### Exercise:
When the string "system" is part of a line in the data below, report the whole line.

------------------------------------------------------------------------

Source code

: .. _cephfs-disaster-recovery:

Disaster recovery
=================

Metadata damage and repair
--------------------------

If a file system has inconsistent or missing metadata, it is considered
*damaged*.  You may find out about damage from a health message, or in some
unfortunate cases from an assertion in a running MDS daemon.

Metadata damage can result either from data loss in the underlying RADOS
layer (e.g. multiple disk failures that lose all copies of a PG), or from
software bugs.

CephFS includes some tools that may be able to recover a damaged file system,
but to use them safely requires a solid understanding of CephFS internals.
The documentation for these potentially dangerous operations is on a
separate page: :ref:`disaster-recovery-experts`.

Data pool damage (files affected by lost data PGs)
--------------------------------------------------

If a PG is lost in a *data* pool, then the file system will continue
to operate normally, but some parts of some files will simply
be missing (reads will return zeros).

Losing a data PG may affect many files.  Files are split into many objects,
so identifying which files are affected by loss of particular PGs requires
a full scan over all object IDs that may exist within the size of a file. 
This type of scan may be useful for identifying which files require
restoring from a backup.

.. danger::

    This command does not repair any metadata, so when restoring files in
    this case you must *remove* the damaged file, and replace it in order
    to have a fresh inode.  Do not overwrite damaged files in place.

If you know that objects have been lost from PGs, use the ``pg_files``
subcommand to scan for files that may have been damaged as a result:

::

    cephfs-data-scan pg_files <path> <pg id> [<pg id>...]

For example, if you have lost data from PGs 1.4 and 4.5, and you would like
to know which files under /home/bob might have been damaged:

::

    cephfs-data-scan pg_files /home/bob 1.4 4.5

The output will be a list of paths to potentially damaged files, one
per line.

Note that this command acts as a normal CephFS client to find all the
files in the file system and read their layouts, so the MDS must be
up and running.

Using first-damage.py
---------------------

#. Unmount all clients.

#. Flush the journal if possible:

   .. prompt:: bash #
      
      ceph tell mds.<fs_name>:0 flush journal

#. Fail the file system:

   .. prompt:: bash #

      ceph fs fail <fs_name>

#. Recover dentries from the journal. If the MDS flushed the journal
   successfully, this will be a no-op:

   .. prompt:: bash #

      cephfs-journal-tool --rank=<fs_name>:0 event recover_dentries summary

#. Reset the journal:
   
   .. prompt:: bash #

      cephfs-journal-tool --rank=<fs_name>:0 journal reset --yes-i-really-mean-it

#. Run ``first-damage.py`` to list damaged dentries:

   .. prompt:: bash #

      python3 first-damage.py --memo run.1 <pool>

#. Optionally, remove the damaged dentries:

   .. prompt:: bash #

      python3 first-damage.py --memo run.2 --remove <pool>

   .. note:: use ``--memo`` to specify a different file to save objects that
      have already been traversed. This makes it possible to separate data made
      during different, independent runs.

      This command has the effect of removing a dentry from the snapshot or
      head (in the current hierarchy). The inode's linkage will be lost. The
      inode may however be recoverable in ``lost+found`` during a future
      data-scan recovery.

------------------------------------------------------------------------

### Your solution:
If a file system has inconsistent or missing metadata, it is considered
CephFS includes some tools that may be able to recover a damaged file system,
If a PG is lost in a *data* pool, then the file system will continue
files in the file system and read their layouts, so the MDS must be
#. Fail the file system:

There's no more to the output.